Why This Answer Works
- The tenses do exactly what the question wants. Past perfect ('I'd been working', 'I'd proven') sets up background; past simple drives the events; and the answer slides between them without ever sounding forced. That natural mixing is a core Band 7-plus signal.
- It has a genuine arc — a frustrated before, a deliberate decision process, a difficult middle, and a positive resolution. Stories with real shape are far more engaging than a flat list of facts.
- It resists the easy 'happily ever after'. Admitting the first six months were rough ('I won't lie') makes the whole thing believable, and believability is what stops you sounding rehearsed.
- The closing reflection is abstract and transferable — a lesson about security versus the right choice — which is precisely the kind of development that lifts the response above a simple anecdote.
Key Phrases to Steal
“looking back, it completely changed...”
Reflective framing that signals a considered, mature answer.
“on paper it was exactly the kind of job...”
An idiomatic contrast between appearance and reality.
“I won't lie”
A spoken discourse marker that adds honesty and natural rhythm.
“rewired how I weigh up risk”
Vivid, figurative collocation — strong lexical resource.

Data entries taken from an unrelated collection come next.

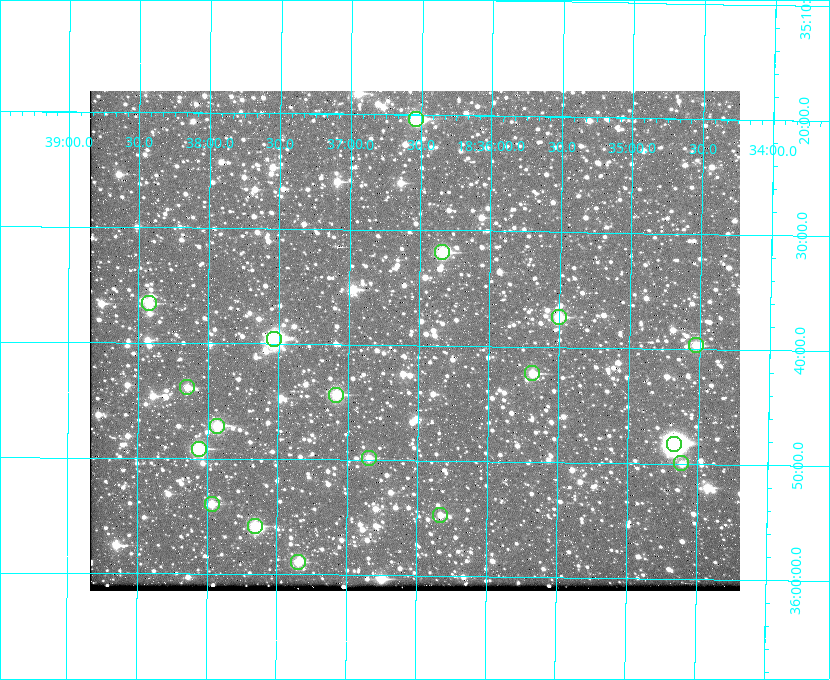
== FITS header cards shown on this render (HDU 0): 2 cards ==
NAXIS1  =                  650 / Width of table row in bytes
NAXIS2  =                  500 / Number of rows in table

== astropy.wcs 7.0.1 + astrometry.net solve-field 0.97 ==
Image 650 x 500 px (HDU 0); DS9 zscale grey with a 90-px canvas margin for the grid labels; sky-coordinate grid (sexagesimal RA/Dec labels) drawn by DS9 from the SOLVED WCS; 18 Tycho-2 reference stars matched to detected sources circled (green)
Header WCS: none
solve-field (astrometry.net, Tycho-2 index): SOLVED blind (the file carries no WCS)
Solved WCS: RA---TAN-SIP/DEC--TAN-SIP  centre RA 18:36:32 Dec +35:40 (279.13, +35.66 deg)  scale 5.21 arcsec/px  FOV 56.4' x 43.4'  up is +179 deg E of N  parity flipped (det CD > 0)
(file carries no celestial WCS; the grid is the blind solution)
Tycho-2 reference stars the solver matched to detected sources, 18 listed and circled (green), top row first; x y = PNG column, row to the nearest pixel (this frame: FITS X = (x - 90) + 1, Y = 500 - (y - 91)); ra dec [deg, ICRS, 3 dp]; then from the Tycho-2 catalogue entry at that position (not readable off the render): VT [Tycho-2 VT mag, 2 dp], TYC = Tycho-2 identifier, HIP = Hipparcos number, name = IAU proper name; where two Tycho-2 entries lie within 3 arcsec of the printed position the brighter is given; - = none
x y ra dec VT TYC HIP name
416 119 279.134 +35.339 9.91 2645-980-1 - -
442 252 279.085 +35.532 9.84 2645-710-1 - -
149 303 279.606 +35.610 10.50 2645-565-1 - -
559 317 278.877 +35.623 10.37 2632-1282-1 - -
274 339 279.382 +35.660 8.88 2649-136-1 91311 -
696 345 278.632 +35.662 10.68 2636-195-1 - -
532 373 278.922 +35.705 10.37 2636-96-1 - -
187 387 279.537 +35.731 11.00 2649-31-1 - -
336 395 279.271 +35.739 10.27 2649-22-1 - -
217 426 279.483 +35.786 9.96 2649-1276-1 - -
674 444 278.667 +35.805 7.78 2636-68-1 91080 -
199 449 279.516 +35.819 10.07 2649-1464-1 - -
369 458 279.212 +35.831 10.99 2649-1529-1 - -
681 463 278.654 +35.833 11.29 2636-133-1 - -
212 504 279.492 +35.899 10.86 2649-1492-1 - -
440 515 279.083 +35.912 11.42 2649-1448-1 - -
255 526 279.414 +35.931 10.32 2649-1381-1 - -
298 562 279.337 +35.982 10.50 2649-1232-1 - -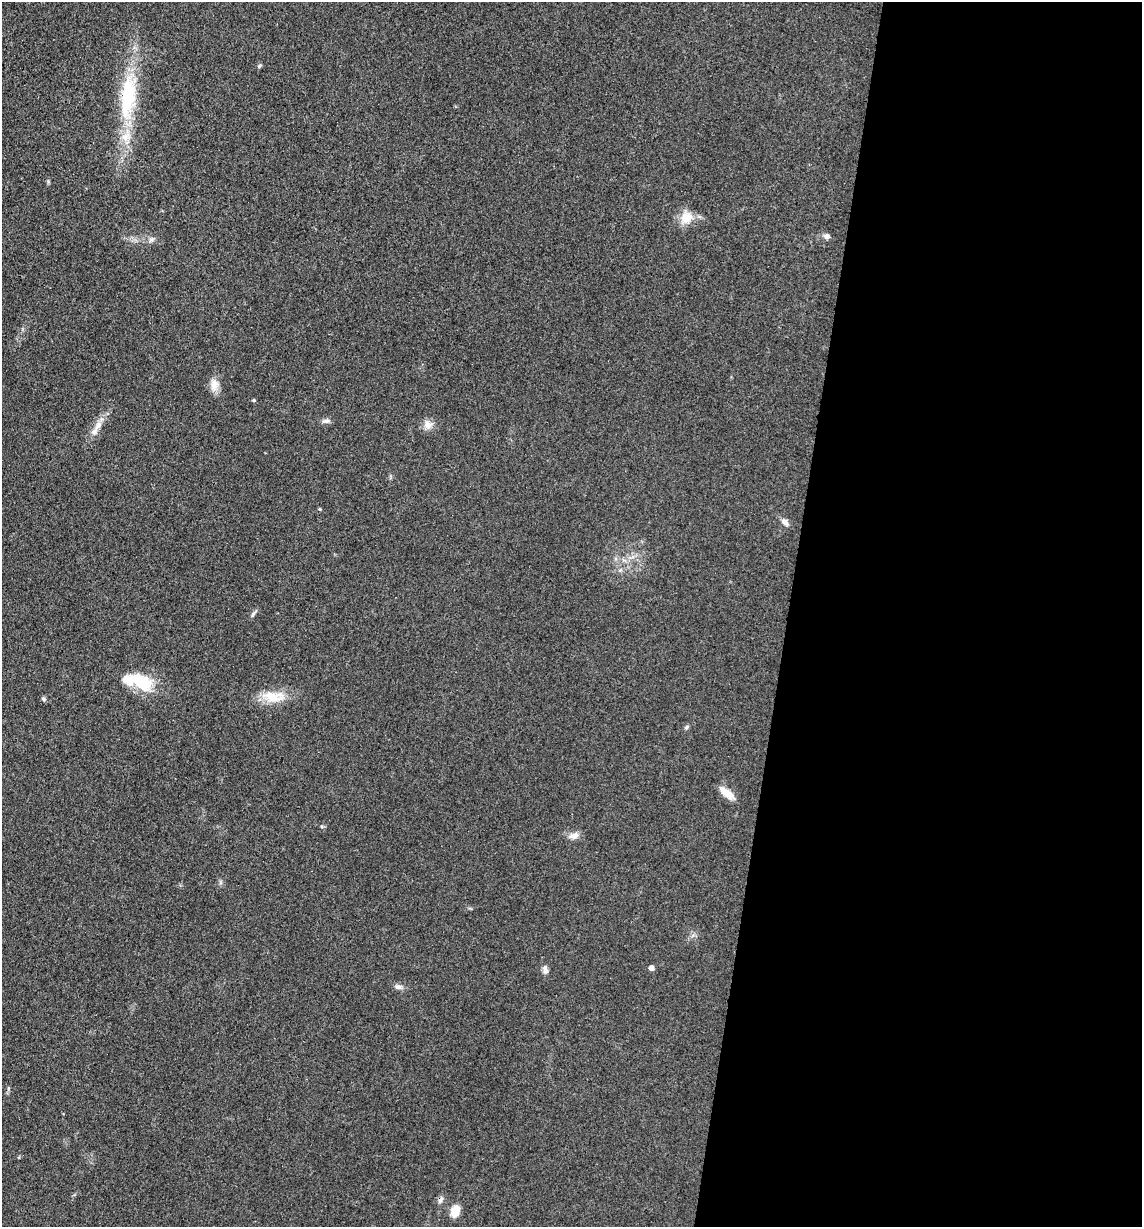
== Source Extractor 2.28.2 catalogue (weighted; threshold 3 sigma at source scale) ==
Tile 12 of 4 x 4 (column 4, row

“almost everything good that's happened since traces back to...”
Links past decision to present outcome elegantly.
Part 3 Follow-Up Questions
Do you think young people are good at making decisions?
It varies enormously, but I'd say young people tend to be bolder rather than necessarily better. They're often more willing to take risks, which can lead to brilliant decisions older, more cautious people would never make — but the flip side is they sometimes lack the experience to foresee consequences. So I wouldn't say they're worse decision-makers, just that they make a different kind of mistake. Boldness and wisdom rarely peak at the same age.
Is it better to make decisions quickly or to take your time?
I think it genuinely depends on the stakes. For small, reversible decisions, speed is a virtue — agonising over what to have for lunch is just wasted energy. But for big, irreversible ones, deliberation pays off, because the cost of getting them wrong is so much higher. The mistake a lot of people make is applying the wrong speed to the wrong decision: rushing the important ones and overthinking the trivial ones.
Should people rely on advice from others when making big decisions?
Up to a point, yes. Other people can spot blind spots you can't see yourself and offer perspectives you'd never have considered, which is invaluable. But there's a danger in outsourcing the decision entirely, because nobody else has to live with the consequences the way you do. So I think the ideal is to gather plenty of advice and then ultimately trust your own judgement — use others as a sounding board, not as a substitute for your own thinking.